SV Poortugaal
- Full name: Sportvereniging Poortugaal
- Founded: 1 July 2018; 7 years ago
- Ground: Sportpark Polder Albrandswaard Poortugaal, Netherlands
- Capacity: 1,000
- Chairman: Peter Roest
- Manager: Oscar Biesheuvel
- League: Derde Divisie
- 2025–26: Vierde Divisie B, 1st of 16 (promoted)
| Home colours |

= SV Poortugaal =

Association football club in Poortugaal, Netherlands

Sportvereniging Poortugaal, commonly known as SV Poortugaal, is a Dutch football club based in Poortugaal, South Holland. Founded in 2018 through a merger between PSV Poortugaal and VV Oude Maas, the club competes in the Derde Divisie, the fourth tier of the Dutch football league system.

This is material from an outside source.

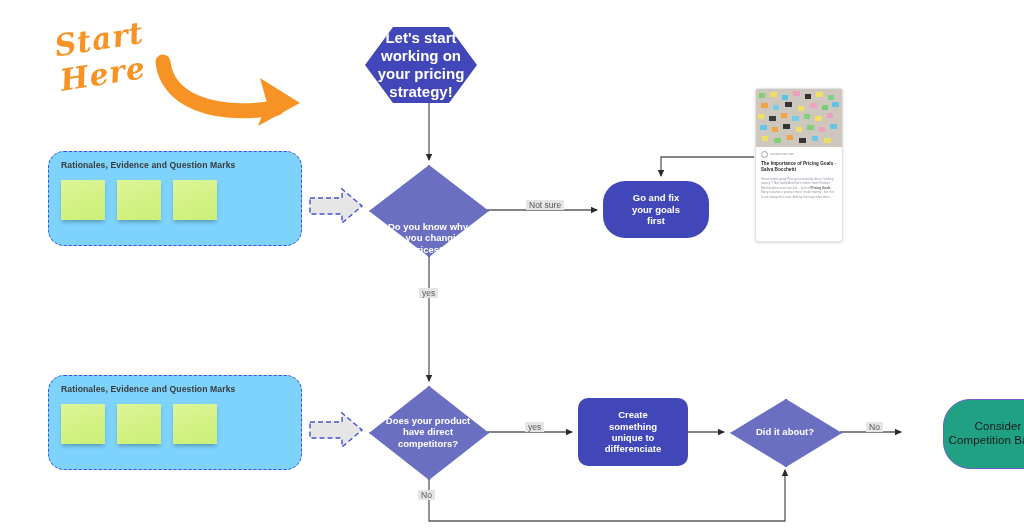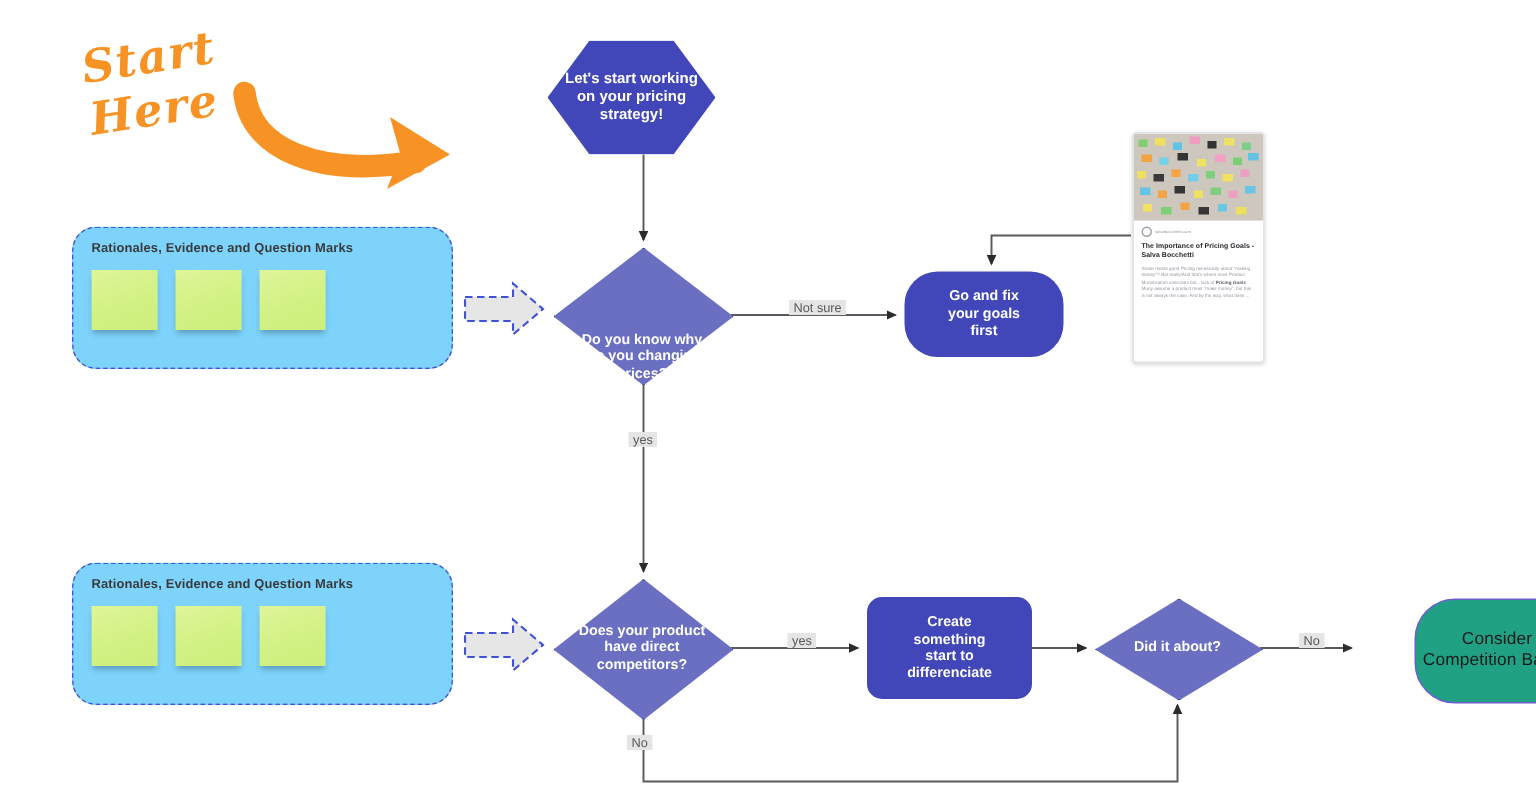"Let's start working on your" .hex { font-size: 10px -> 15px }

Its predecessor clubs date back to 1927 and 1947 respectively and were long active in regional amateur competitions. The club plays its home matches at Sportpark Polder Albrandswaard and traditionally wears red and black.

==History==
===PSV Poortugaal===
The Poortugaalse Sport Vereniging Poortugaal was founded on 20 April 1927. It played at Sportpark Polder Albrandswaard.

Dutch female soccer international and coach Hesterine de Reus played during her youth in PSV Poortugaal.

In 2016–17, its first squads played in the Sunday Eerste Klasse and in the Saturday Vierde Klasse. In 2017–18 the first squads continue in the same leagues. Starting 2017 coach of the Sunday squad was Jack van den Berg, who coached the Saturday Derde Divisie squad ASWH alongside.

In October 2017 the club decided that the first squad would play starting summer 2017 in the Saturday competition. Subsequently, the club also decided to merge with VV Oude Maas. Henk Dirven was selected to replace Jack van den Berg, who switched for Tweede Divisie-side VV Katwijk.

===VV Oude Maas===
Voetbalvereniging Oude Maas was founded on 16 May 1947. It played at Sportpark Polder Albrandswaard.

In 2014 VV Oude Maas played in the first round of the National Dutch KNVB Cup, losing 1–3 to the Bergen op Zoom side SV DOSKO. Since 2015 the first team plays in the Eerste Klasse. In 2016 Roël Liefden became coach of the first squad, replacing Warry van Wattum. In the summer of 2018 it merged with PSV Poortugaal.

=== SV Poortugaal ===
SV Poortugaal was formed in 2018 as a merger of PSV Poortugaal and VV Oude Maas. Its first squad started in the Eerste Klasse and promoted to the Hoofdklasse in 2020.